Your friend from the sound of it doesn’t seem to reciprocate your feelings. If you value your friendship you need to do what you can to put aside your feelings for her. What helped me was to go research the very definition of Platonic Love. It helped me see just how important and intense it should be and that it was most likely that that was what I’m feeling, but because friendships have been so watered down these past few years the definition and understanding of them has been lost somewhat.

Sagradafamiliar Mon 06-May-19 07:58:21

You're misdirecting your duplicitous, guilt-ridden, deceiving, anxious feelings.
What you need to do and know deep down, is move out and set up a proper single life.
Oh and don't tell people you love them unless you're sober and you mean it. It's wrong. And it puts people off.

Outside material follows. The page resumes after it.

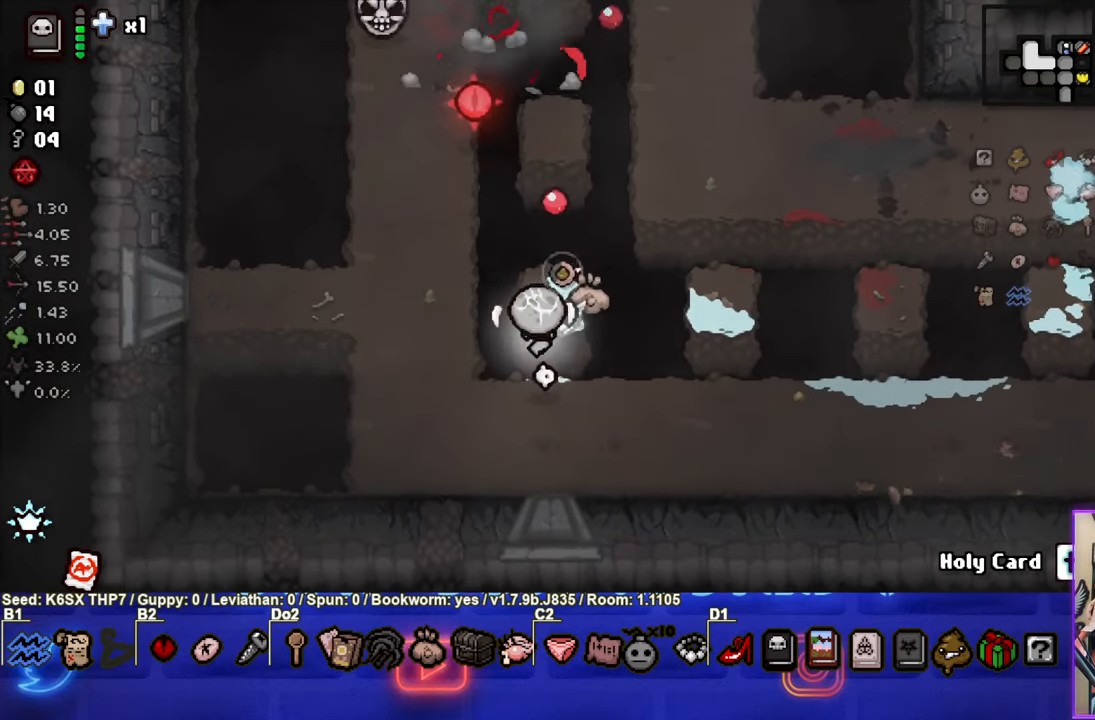
{"dt_ms": 500, "buttons": [], "left_stick": "down-left", "events": [[216, "TRIANGLE", "up"], [333, "left_stick", "down-left"]]}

FunkyKingston Mon 06-May-19 08:29:10

It's the backtracking and making light of your comment that would put me off. You're playing with her, dropping hints and withdrawing. That's not fair.

I know it wasn't fair, it wasn't intentional on my part, just panic and fear.

It sounds to me like you're desperate to be loved in a proper emotional relationship (fair enough), and you're sort of needily projecting that on to her

It is certainly possible, we became friends as my marriage was crumbling, although i didn't start having these intense emotional feelings for her until the marriage was over. It's strange as i haven't and don't lust after sexually. But the strength of my feelings and emotional attraction has completely knocked me for six.

Oh and don't tell people you love them unless you're sober and you mean it. It's wrong. And it puts people off.

Yes lesson learned. I wasn't sober, but i meant it (only too cowardly and spineless to stand by it).